**Exercise details:**
In the records below, find the line that contains "u v d — depth at each pixel (meters)." and the line that contains "62 125 0.89", then retype exactly those two lines and every line between them.

==== Data extract

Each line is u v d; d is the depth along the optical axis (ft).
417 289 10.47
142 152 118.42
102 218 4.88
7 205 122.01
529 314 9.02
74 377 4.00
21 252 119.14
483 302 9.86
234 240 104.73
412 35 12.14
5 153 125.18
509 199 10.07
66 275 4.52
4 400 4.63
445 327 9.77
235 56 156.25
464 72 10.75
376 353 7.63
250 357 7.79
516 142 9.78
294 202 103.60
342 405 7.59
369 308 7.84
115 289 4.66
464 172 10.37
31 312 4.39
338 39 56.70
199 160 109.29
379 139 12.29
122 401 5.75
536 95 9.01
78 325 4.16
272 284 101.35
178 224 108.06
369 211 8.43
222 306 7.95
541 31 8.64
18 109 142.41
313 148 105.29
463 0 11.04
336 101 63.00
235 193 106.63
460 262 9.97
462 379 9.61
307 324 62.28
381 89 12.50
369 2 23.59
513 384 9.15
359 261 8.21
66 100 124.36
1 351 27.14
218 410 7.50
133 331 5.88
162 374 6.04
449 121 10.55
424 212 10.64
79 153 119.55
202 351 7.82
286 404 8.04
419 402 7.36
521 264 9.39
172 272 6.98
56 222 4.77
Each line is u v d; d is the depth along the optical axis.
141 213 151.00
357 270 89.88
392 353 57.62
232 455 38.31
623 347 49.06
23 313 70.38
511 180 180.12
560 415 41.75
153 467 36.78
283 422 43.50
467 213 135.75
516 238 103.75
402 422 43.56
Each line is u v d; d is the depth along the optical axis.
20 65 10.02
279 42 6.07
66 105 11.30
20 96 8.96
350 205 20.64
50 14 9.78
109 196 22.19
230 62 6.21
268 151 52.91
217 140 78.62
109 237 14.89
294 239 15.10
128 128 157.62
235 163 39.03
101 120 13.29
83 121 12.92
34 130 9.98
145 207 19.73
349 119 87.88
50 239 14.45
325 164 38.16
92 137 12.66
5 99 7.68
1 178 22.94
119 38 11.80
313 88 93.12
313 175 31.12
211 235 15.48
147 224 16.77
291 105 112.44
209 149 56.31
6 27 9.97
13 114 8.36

========
==== Data extract

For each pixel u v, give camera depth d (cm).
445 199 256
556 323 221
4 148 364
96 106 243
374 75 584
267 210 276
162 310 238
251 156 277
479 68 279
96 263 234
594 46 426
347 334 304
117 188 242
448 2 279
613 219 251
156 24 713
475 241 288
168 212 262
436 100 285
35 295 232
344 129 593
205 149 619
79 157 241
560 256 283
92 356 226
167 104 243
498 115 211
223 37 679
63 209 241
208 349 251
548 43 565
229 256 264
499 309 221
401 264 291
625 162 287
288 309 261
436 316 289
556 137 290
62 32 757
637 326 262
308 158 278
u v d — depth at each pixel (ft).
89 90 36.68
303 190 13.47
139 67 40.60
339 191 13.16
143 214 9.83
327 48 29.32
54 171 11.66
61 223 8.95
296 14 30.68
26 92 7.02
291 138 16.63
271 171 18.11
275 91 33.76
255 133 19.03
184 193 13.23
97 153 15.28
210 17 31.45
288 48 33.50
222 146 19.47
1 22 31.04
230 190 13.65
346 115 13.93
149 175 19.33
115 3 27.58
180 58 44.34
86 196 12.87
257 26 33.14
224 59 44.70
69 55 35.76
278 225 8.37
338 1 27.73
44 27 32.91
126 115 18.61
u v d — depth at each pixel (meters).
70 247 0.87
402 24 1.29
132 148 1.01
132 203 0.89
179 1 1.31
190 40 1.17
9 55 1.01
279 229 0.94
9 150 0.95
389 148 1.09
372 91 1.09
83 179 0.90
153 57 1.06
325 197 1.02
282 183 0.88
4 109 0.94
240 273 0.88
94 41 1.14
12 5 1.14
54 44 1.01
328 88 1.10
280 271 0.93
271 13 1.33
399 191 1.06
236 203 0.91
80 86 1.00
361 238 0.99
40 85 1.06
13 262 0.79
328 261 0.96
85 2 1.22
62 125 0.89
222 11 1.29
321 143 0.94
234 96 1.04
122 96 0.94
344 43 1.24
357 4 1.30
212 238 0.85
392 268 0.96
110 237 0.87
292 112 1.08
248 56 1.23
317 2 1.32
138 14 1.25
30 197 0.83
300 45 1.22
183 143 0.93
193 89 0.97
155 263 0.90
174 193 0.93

========

**Result for this exercise:**
u v d — depth at each pixel (meters).
70 247 0.87
402 24 1.29
132 148 1.01
132 203 0.89
179 1 1.31
190 40 1.17
9 55 1.01
279 229 0.94
9 150 0.95
389 148 1.09
372 91 1.09
83 179 0.90
153 57 1.06
325 197 1.02
282 183 0.88
4 109 0.94
240 273 0.88
94 41 1.14
12 5 1.14
54 44 1.01
328 88 1.10
280 271 0.93
271 13 1.33
399 191 1.06
236 203 0.91
80 86 1.00
361 238 0.99
40 85 1.06
13 262 0.79
328 261 0.96
85 2 1.22
62 125 0.89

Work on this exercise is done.